Summer Sundae Weekender kicked off on Friday with sets by dozens of bands playing across four stages in the grounds of Leicester’s De Montfort Hall.
As my friend Debs put it, “it’s like a mini holiday”
You can see a photo gallery of acts who played the first day by clicking the link on the right (or at the bottom of the page if you’re reading this via our mobile site)
The three-day festival in the grounds of De Montfort Hall in Leicester started in 2001.
While over the years it may not have attracted the very biggest bands of the day, it always provides numerous must-see acts and a whole host of musicians who you may not have heard of at the start of the weekend but who you will want to hear again and again.
Don’t worry about the line-up, just book a ticket and go along prepared to have a good time is how I’ve always looked at it.

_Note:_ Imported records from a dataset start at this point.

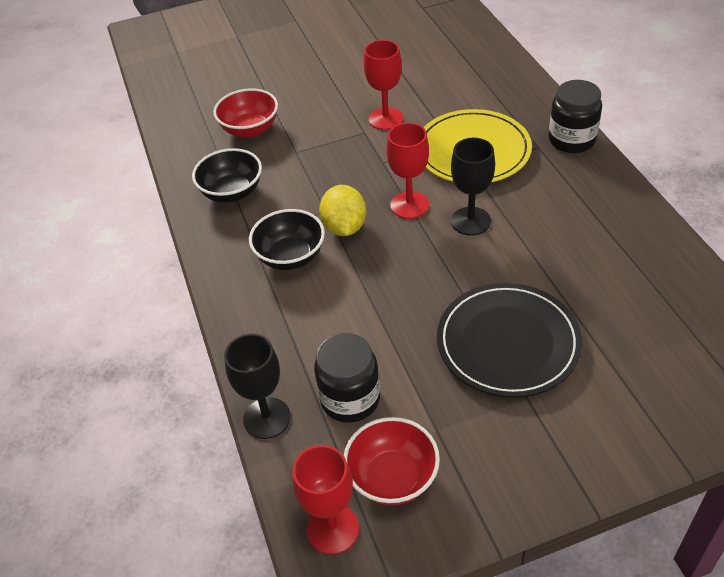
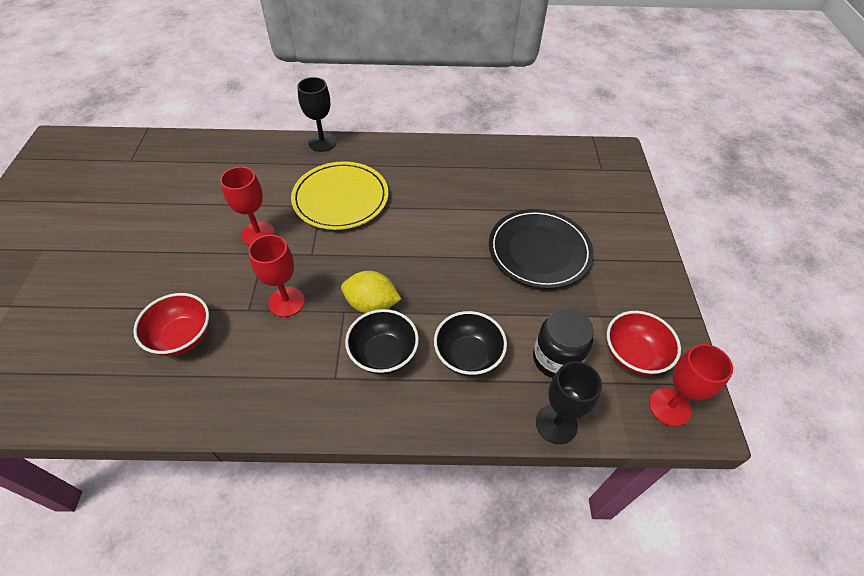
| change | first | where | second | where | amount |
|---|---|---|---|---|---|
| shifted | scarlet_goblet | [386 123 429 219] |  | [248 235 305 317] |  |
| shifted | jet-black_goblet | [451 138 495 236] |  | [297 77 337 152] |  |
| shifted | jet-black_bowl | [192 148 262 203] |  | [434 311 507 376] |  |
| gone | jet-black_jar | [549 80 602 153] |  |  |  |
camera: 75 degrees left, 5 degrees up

You come away loving something you’ve heard because the musicians playing there are usually varied.
From Friday’s line-up it’s Clean Bandit that takes that place with their joyful combination of classical instruments, synths, rap and soaring vocals.
A perfect start to the weekend.
They performed on the smallest stage at the festival, The Watering Hole tent, which is a new layout for this year and which later in the evening hosted what was described as a poetry brothel.

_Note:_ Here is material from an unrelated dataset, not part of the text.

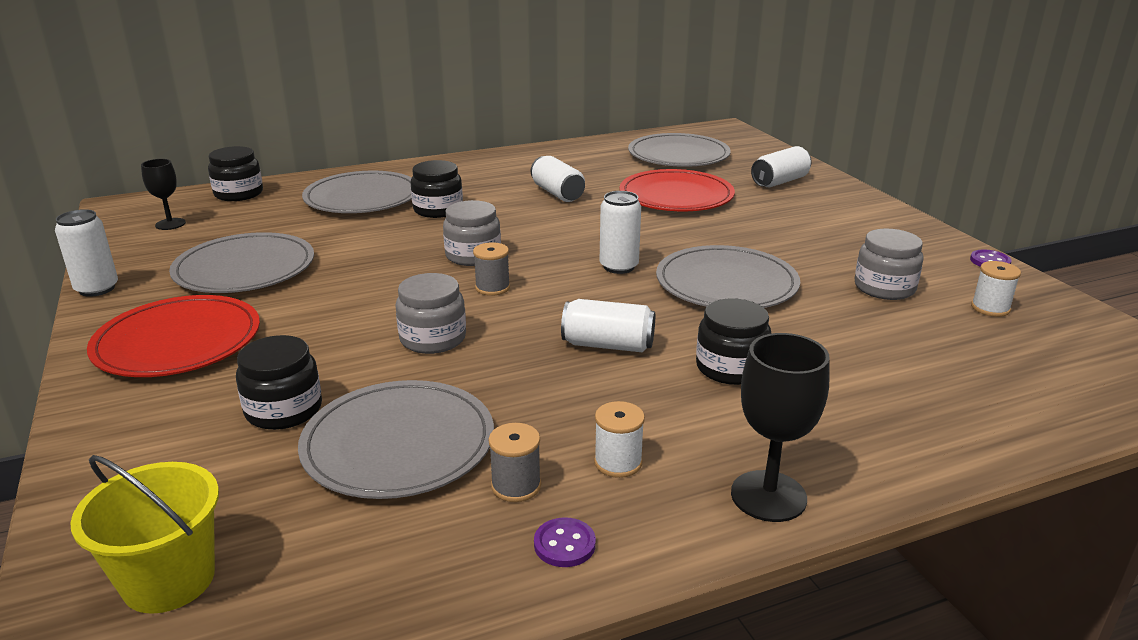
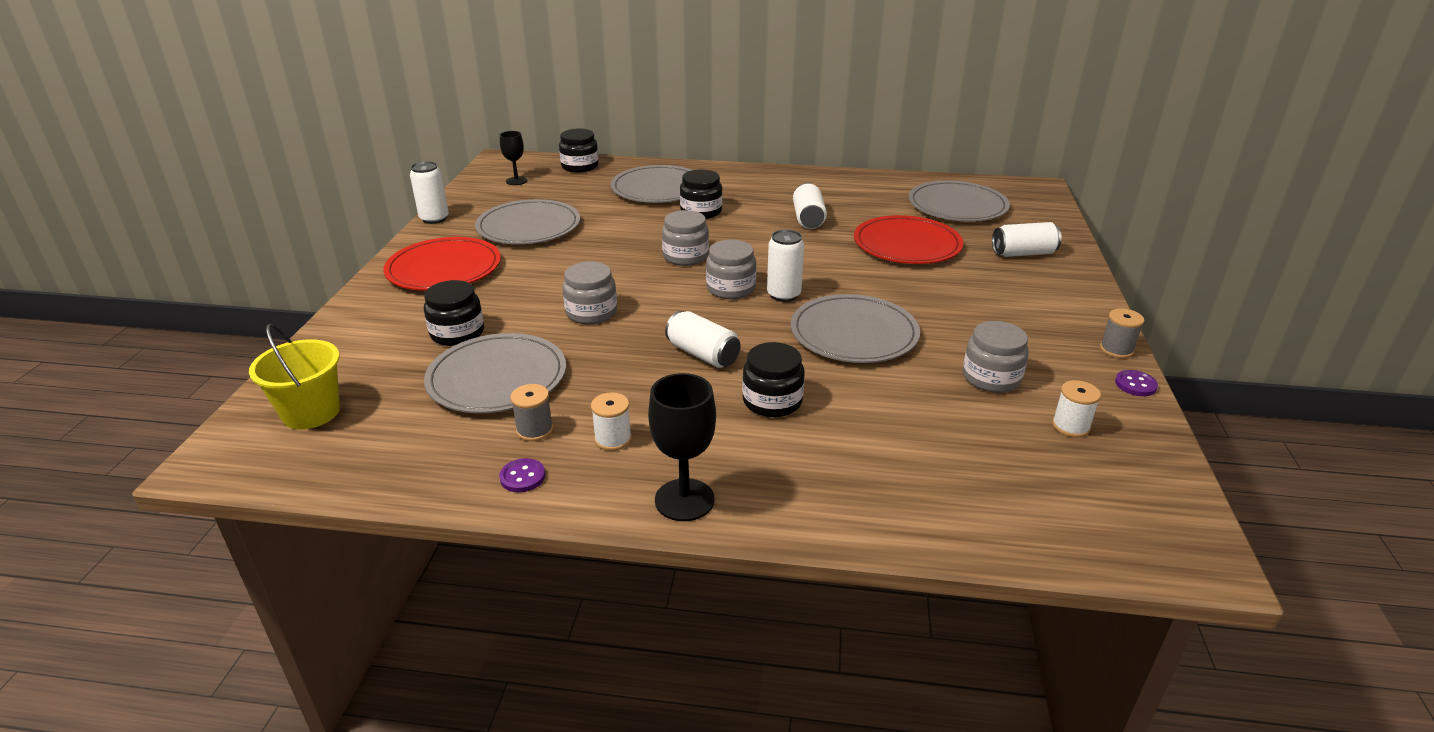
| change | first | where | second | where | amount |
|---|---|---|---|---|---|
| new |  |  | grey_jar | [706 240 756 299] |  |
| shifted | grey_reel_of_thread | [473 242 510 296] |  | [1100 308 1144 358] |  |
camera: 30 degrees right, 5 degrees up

Here you could get a poem from a poet performed personally for you. I did not partake as this would be my worst nightmare and I would not know what to do with my face during the whole procedure.
For sheer versatility though I give you Patrick Wolf who performed on the Crocodile’s Lagoon stage.
He played ukulele, violin, piano and harp and was even accompanied on the saw at one stage.
His set started off slowly but drew me in with his David Sylvian-like vocals.
The arrival of Uncle Frank on the main stage was one of the most extravagant of the day.
While his backing band donned tight yellow Lycra suits, girls paraded around the stage with giant letters spelling out his name.
Asian Dub Foundation raised the tempo with a set of Asian inspired drum ‘n’ bass while youngster Katy B brought the main stage to a close with her blend of dubstep, RnB and garage– much to the delight of the young audience packed against the barrier.
The night was rounded off with some comedy on the Into The Wild stage, the highlight of which was a man painting a picture of Elvis. It may not sound like entertainment, but it was.